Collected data

______________________________

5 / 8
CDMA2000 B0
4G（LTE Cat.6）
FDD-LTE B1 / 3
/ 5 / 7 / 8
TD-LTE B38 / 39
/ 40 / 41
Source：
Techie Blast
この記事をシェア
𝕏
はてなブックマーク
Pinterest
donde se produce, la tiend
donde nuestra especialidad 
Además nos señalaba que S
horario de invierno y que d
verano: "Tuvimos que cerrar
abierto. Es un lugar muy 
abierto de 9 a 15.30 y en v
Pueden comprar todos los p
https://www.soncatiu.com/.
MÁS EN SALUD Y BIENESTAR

______________________________

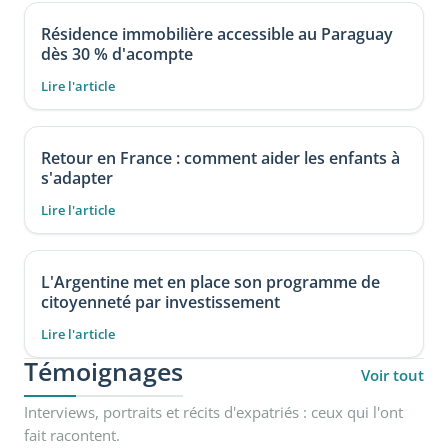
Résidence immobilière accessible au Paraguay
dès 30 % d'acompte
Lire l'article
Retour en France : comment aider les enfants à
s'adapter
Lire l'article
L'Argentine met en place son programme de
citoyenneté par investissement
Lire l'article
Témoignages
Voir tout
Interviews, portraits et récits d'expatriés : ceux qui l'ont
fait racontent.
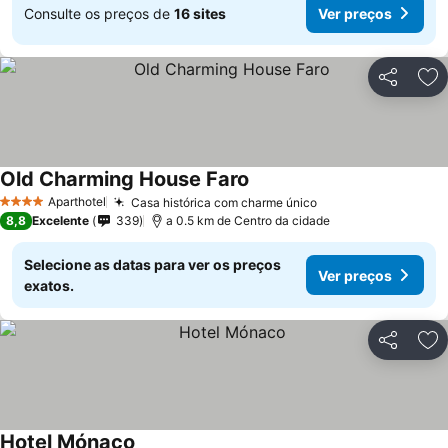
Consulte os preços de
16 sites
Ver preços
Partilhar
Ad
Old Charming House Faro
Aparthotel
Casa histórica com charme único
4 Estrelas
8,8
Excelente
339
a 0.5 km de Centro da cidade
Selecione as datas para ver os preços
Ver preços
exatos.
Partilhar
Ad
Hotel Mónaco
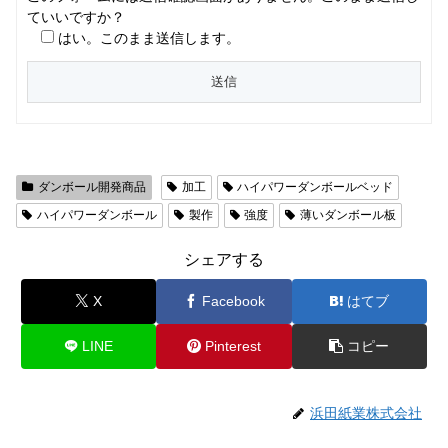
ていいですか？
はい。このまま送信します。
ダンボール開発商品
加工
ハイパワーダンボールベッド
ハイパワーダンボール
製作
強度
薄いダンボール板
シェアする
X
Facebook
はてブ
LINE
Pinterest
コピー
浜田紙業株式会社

______________________________

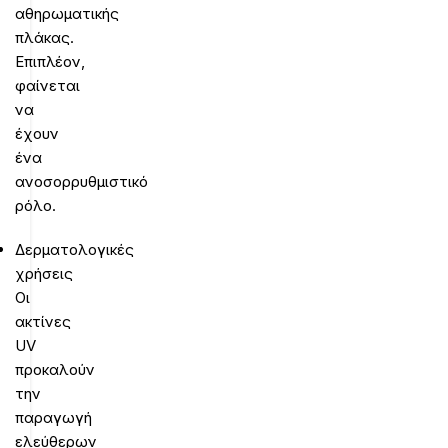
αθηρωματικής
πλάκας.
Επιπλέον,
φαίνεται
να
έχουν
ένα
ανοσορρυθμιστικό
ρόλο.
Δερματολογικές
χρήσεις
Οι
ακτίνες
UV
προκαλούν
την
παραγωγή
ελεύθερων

______________________________

Exercise » What you return must be the lines above that run from the line with "4G（LTE Cat.6）" to the line with "MÁS EN SALUD Y BIENESTAR", inclusive, each copied exactly.

Task response »
4G（LTE Cat.6）
FDD-LTE B1 / 3
/ 5 / 7 / 8
TD-LTE B38 / 39
/ 40 / 41
Source：
Techie Blast
この記事をシェア
𝕏
はてなブックマーク
Pinterest
donde se produce, la tiend
donde nuestra especialidad 
Además nos señalaba que S
horario de invierno y que d
verano: "Tuvimos que cerrar
abierto. Es un lugar muy 
abierto de 9 a 15.30 y en v
Pueden comprar todos los p
https://www.soncatiu.com/.
MÁS EN SALUD Y BIENESTAR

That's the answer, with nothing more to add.